Taking chocolate to heart
A longitudinal study suggests chocolate may reduce cardiac risk. ANDREW MASTERSON reports.
Want to do something good for your heart? Eat chocolate. Want to do something even better for your heart? Eat more chocolate.
That’s the slightly surprising finding of a Harvard study in the journal Heart from examining the dietary habits of 55,500 Danes over a period of 14 years.
Epidemiologist Elizabeth Mostofsky and colleagues looked at the relationship between chocolate eating and a type of irregular heartbeat known as atrial fibrillation (AF).
Drilling through the data accumulated for participants in the Danish Diet, Cancer and Heath Study, the researchers found 3,346 cases of AF over a 13-and-a-half year period.
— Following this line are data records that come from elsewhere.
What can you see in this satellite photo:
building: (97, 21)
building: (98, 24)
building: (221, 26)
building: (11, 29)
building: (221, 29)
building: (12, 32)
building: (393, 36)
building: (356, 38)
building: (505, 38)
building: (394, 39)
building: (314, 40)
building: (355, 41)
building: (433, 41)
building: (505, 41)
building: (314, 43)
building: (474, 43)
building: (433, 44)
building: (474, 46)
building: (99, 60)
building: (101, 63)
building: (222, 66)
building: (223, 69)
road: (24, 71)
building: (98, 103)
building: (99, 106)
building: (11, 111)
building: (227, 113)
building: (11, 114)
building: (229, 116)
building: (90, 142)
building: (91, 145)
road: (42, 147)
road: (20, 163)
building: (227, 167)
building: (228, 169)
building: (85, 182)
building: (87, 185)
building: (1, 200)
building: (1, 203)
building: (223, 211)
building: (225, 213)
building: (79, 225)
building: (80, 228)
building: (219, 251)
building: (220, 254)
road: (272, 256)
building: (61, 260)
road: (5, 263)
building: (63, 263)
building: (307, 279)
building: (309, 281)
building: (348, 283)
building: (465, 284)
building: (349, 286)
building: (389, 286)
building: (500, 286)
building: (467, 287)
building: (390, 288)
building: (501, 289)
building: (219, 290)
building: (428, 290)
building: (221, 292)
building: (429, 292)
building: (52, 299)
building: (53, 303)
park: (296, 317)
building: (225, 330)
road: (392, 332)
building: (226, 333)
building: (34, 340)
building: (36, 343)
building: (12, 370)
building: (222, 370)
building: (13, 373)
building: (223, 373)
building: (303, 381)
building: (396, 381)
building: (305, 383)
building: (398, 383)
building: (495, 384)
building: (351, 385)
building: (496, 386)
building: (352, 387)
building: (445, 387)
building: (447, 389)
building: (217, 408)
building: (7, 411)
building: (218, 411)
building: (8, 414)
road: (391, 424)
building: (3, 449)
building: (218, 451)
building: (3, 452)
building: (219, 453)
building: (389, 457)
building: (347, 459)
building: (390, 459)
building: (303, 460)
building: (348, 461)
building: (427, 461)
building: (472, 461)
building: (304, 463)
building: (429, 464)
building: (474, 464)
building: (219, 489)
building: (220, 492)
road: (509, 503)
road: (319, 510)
Cohort members were classified according to body-mass index, blood pressure and lifestyle, and asked to estimate chocolate consumption.
The results were then ranked against AF frequency.
The baseline was set at those who ate less than 28 grams (one ounce) a month. Compared to this, people who enjoyed between 28 and 84 grams a month had a 10% lower AF risk.
People who ate 28 grams per week showed a 17% lower risk, while folk who snarfed between 56 and 168 grams a week had a 20% lower risk.
Results were identical for men and women.
“Our study adds to the accumulating evidence on the health benefits of moderate chocolate intake and highlights the importance of behavioral factors for potentially lowering the risk of arrhythmias,” says lead author Elizabeth Mostofsky.